* [CONSEGNA 1]
Rispondi a queste domande sul testo della mostra:
(a) Quante opere compongono la collettiva?
(b) Chi ha curato la mostra?
(c) In quale anno è stata realizzata la Sala della Buona Morte?
* [CONSEGNA 2] Riscrivi il passo del testo della mostra che comincia con le parole "Sono 40 le opere" e termina con "di Monselice (Padova).". Sostituisci "collettiva" con "rassegna".

* [TESTO FORNITO]
MONSELICE - Il femminile nell'arte, a ricordare quel principio che sostiene e nutre la vita, ma che può anche rimandare alla bestialità, alla natura e alle sue metamorfosi, all'erotismo, alla morte.
Sono 40 le opere che, spaziando dalla pittura figurativa alla scultura e all'installazione, compongono la collettiva "Mater Mundi", ospitata dal 18 maggio al Museo archeologico SanPaolo di Monselice (Padova).
La mostra, curata da Barbara Codogno, riunisce i lavori di 13 artisti contemporanei - Tobia Ravà, Chandra Fanti, Angelo Giordano, Fabrizio Vatta , Aldo Ghirardello, Greta Bisandola, Viviana Di Domenico, Stefano Reolon, Ruggero D'Autilia, Roberta Ubaldi, Enrica Berselli, Alice Padovani, Silvia Patrono - provenienti da tutta Italia, chiamati a interpretare il concetto di "Madre del mondo", spesso associato alla Terra come generatrice di vita o a figure femminili simbolo di fertilità ma che governano anche il pulsionale e il regno della morte. La mostra dialoga con il Museo, trovando nella Sala della Buona Morte la sede espositiva per le opere pittoriche, molte di grandi dimensioni. L'allestimento realizzato dalla curatrice costruisce all'interno della sala una sorta di utero in acciaio composto da griglie metalliche in assonanza con gli interventi utilizzati per il restauro del museo e con la componente architettonica della Sala della Buona Morte, realizzata nel 1700. Alcune sculture e installazioni invece trovano posto nell'area museale in cui sono custoditi i reperti archeologici, innescando con essi una relazione perturbante, mostrandosi come oggetti visionari a cavallo tra mito e ibridazione.

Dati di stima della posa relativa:
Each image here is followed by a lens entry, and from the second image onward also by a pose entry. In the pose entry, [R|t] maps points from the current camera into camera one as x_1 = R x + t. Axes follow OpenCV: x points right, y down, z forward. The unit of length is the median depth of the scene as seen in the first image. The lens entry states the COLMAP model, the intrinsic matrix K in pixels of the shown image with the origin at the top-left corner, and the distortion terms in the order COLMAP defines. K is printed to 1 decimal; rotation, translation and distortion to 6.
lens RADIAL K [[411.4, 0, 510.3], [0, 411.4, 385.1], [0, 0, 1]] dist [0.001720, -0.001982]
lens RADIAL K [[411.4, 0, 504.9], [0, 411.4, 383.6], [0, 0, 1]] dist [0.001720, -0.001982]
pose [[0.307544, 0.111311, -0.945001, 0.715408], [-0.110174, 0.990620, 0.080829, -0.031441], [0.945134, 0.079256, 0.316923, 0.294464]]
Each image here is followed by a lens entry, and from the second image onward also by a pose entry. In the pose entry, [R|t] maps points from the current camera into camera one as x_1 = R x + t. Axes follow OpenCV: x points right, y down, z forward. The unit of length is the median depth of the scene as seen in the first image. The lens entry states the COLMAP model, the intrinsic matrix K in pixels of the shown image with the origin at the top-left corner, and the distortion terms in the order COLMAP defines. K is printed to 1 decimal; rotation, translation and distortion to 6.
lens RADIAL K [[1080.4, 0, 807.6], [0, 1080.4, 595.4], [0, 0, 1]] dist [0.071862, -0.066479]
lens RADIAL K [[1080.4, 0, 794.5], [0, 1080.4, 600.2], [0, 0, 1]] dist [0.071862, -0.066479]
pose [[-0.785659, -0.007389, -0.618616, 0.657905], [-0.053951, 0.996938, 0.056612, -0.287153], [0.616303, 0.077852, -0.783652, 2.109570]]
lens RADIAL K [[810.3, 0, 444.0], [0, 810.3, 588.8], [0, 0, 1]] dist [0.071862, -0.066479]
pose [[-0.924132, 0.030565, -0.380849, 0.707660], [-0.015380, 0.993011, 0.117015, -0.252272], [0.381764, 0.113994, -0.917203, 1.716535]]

* [SPAZIO RISPOSTA 1]
(a) La collettiva è composta da 40 opere.
(b) La mostra è stata curata da Barbara Codogno.
(c) La Sala della Buona Morte è stata realizzata nel 1700.

* [SPAZIO RISPOSTA 2]
Sono 40 le opere che, spaziando dalla pittura figurativa alla scultura e all'installazione, compongono la rassegna "Mater Mundi", ospitata dal 18 maggio al Museo archeologico SanPaolo di Monselice (Padova).